* **Document text**
+---+

I mean, the research is the research and the data is the data.
If there are specific critiques to the methodology of the research that calls the validity of the observed data into question, that's fair. "It's 'well known' that..." Isn't a scientific argument. It's actually the exact opposite, it's literally religion.
Also, the conclusions being drawn from the data by the researchers or 3rd parties might be a problem.
To be fair, ML of today is unrecognizable to what it was in 2008. And, I'd be willing to bet the model your cousin was exposed to wasn't a machine learning model, and instead some handcrafted marker analysis with dubious justification but a great sales team.
The great thing about ML science is that it's super accessible. This was an undergrad project. The next step, to establish the validity, really just requires a larger data set. If it's bogus, that'll come out. If it's valid, that'll come out too. The cost of reproducibility is so low that even hobbiests can verify the results.
My cousin wasn't using any ML model. Their software probably did a geometric projection and that's it. Then they'd search for the proposed owner of the fingerprint and get the real ones to compare against. That's something that ML models cannot take from police as long as long as hallucinating is possible.
Right, so this methodology is a completely different approach. I don't think it's fair to call snake oil on this specifically with the justification that other models (using an entirely different approach) were.
Again, not saying it's real or not, I'm just saying that it's appropriate to try new approaches to examine things we already THINK we know, and to be prepared to carefully and fairly evaluate new data that calls into question things we thought we knew. That's just science.

+---+

* **Your assignment**
Can you repeat the discussion above word for word, starting with "I mean, the" and going on through "great sales team."?

+---+

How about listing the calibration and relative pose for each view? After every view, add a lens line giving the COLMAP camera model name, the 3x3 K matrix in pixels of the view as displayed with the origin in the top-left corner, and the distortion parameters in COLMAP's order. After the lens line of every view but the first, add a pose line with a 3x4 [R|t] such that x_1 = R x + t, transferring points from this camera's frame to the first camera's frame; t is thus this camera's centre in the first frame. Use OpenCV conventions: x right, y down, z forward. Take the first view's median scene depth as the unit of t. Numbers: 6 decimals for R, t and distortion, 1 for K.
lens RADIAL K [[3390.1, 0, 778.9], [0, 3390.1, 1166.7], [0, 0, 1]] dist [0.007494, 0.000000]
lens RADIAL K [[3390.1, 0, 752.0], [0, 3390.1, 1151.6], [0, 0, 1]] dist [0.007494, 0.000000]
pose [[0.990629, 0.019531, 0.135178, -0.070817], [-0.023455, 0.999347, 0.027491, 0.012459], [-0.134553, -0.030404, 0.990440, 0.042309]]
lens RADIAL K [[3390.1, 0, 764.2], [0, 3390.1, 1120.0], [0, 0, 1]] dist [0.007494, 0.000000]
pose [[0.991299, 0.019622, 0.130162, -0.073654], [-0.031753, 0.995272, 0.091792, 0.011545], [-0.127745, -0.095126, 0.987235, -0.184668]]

+---+

* **Expected answer**
I mean, the research is the research and the data is the data.
If there are specific critiques to the methodology of the research that calls the validity of the observed data into question, that's fair. "It's 'well known' that..." Isn't a scientific argument. It's actually the exact opposite, it's literally religion.
Also, the conclusions being drawn from the data by the researchers or 3rd parties might be a problem.
To be fair, ML of today is unrecognizable to what it was in 2008. And, I'd be willing to bet the model your cousin was exposed to wasn't a machine learning model, and instead some handcrafted marker analysis with dubious justification but a great sales team.